== Segment start ==
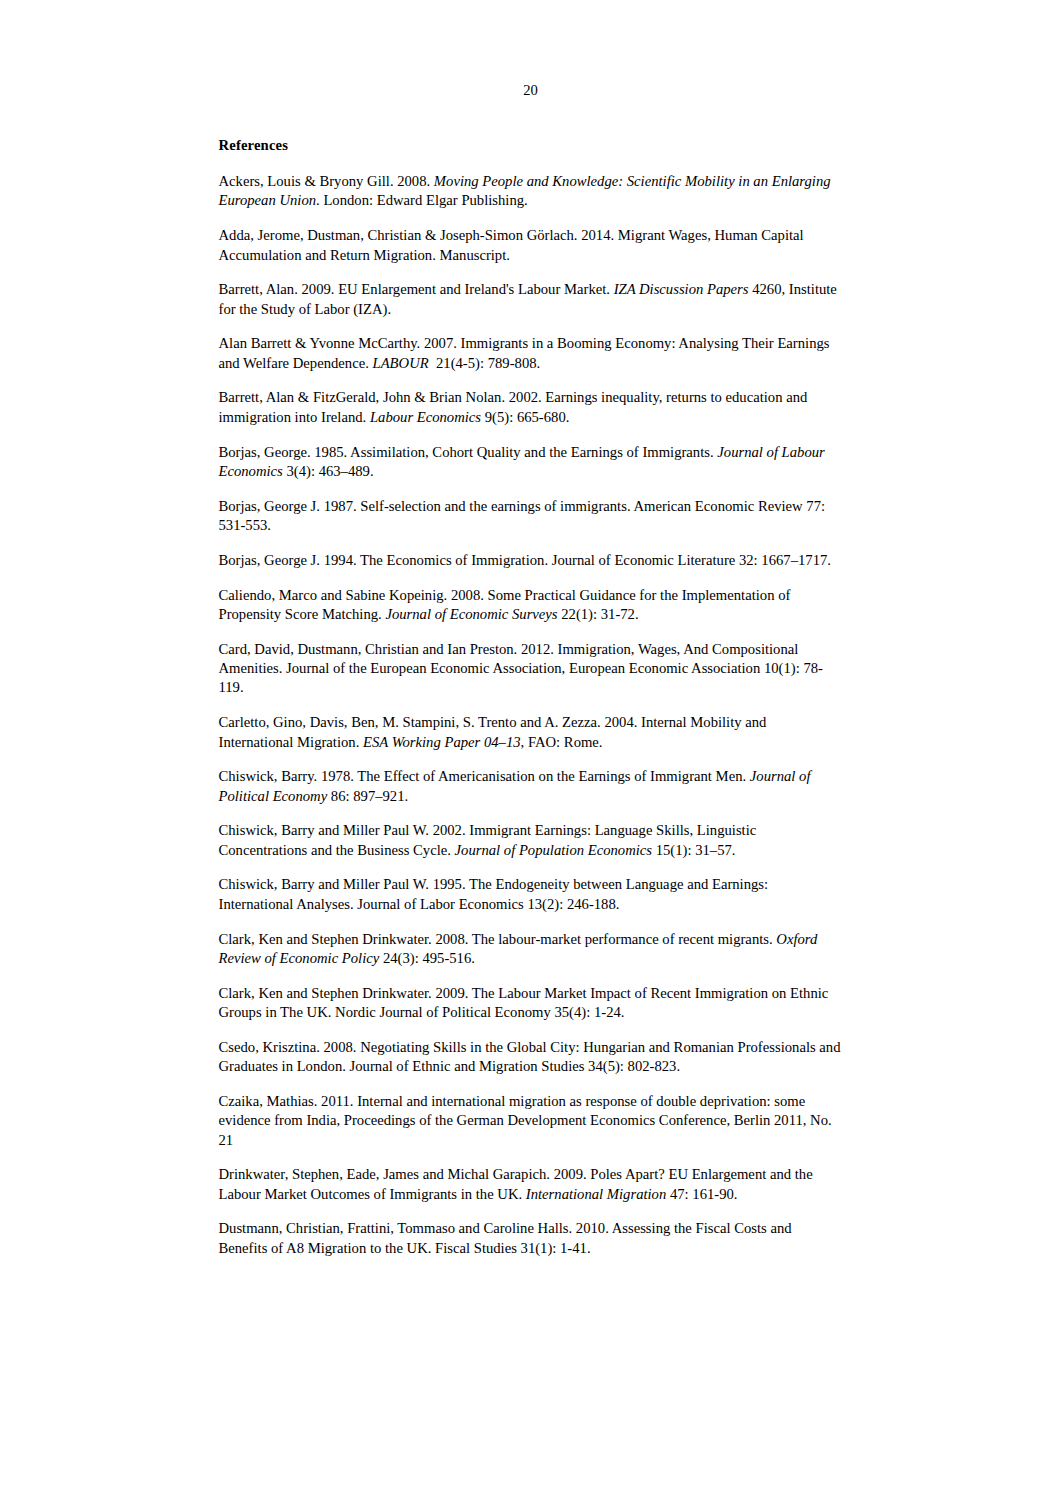20
References
Ackers, Louis & Bryony Gill. 2008. Moving People and Knowledge: Scientific Mobility in an Enlarging European Union. London: Edward Elgar Publishing.
Adda, Jerome, Dustman, Christian & Joseph-Simon Görlach. 2014. Migrant Wages, Human Capital Accumulation and Return Migration. Manuscript.
Barrett, Alan. 2009. EU Enlargement and Ireland's Labour Market. IZA Discussion Papers 4260, Institute for the Study of Labor (IZA).
Alan Barrett & Yvonne McCarthy. 2007. Immigrants in a Booming Economy: Analysing Their Earnings and Welfare Dependence. LABOUR 21(4-5): 789-808.
Barrett, Alan & FitzGerald, John & Brian Nolan. 2002. Earnings inequality, returns to education and immigration into Ireland. Labour Economics 9(5): 665-680.
Borjas, George. 1985. Assimilation, Cohort Quality and the Earnings of Immigrants. Journal of Labour Economics 3(4): 463–489.
Borjas, George J. 1987. Self-selection and the earnings of immigrants. American Economic Review 77: 531-553.
Borjas, George J. 1994. The Economics of Immigration. Journal of Economic Literature 32: 1667–1717.
Caliendo, Marco and Sabine Kopeinig. 2008. Some Practical Guidance for the Implementation of Propensity Score Matching. Journal of Economic Surveys 22(1): 31-72.
Card, David, Dustmann, Christian and Ian Preston. 2012. Immigration, Wages, And Compositional Amenities. Journal of the European Economic Association, European Economic Association 10(1): 78-119.
Carletto, Gino, Davis, Ben, M. Stampini, S. Trento and A. Zezza. 2004. Internal Mobility and International Migration. ESA Working Paper 04–13, FAO: Rome.
Chiswick, Barry. 1978. The Effect of Americanisation on the Earnings of Immigrant Men. Journal of Political Economy 86: 897–921.
Chiswick, Barry and Miller Paul W. 2002. Immigrant Earnings: Language Skills, Linguistic Concentrations and the Business Cycle. Journal of Population Economics 15(1): 31–57.
Chiswick, Barry and Miller Paul W. 1995. The Endogeneity between Language and Earnings: International Analyses. Journal of Labor Economics 13(2): 246-188.
Clark, Ken and Stephen Drinkwater. 2008. The labour-market performance of recent migrants. Oxford Review of Economic Policy 24(3): 495-516.
Clark, Ken and Stephen Drinkwater. 2009. The Labour Market Impact of Recent Immigration on Ethnic Groups in The UK. Nordic Journal of Political Economy 35(4): 1-24.
Csedo, Krisztina. 2008. Negotiating Skills in the Global City: Hungarian and Romanian Professionals and Graduates in London. Journal of Ethnic and Migration Studies 34(5): 802-823.
Czaika, Mathias. 2011. Internal and international migration as response of double deprivation: some evidence from India, Proceedings of the German Development Economics Conference, Berlin 2011, No. 21
Drinkwater, Stephen, Eade, James and Michal Garapich. 2009. Poles Apart? EU Enlargement and the Labour Market Outcomes of Immigrants in the UK. International Migration 47: 161-90.
Dustmann, Christian, Frattini, Tommaso and Caroline Halls. 2010. Assessing the Fiscal Costs and Benefits of A8 Migration to the UK. Fiscal Studies 31(1): 1-41.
== Segment end ==
Directions >> Scan the data above and report each line in which "Review" is present.

Answer to this problem >>
Borjas, George J. 1987. Self-selection and the earnings of immigrants. American Economic Review 77: 531-553.
Clark, Ken and Stephen Drinkwater. 2008. The labour-market performance of recent migrants. Oxford Review of Economic Policy 24(3): 495-516.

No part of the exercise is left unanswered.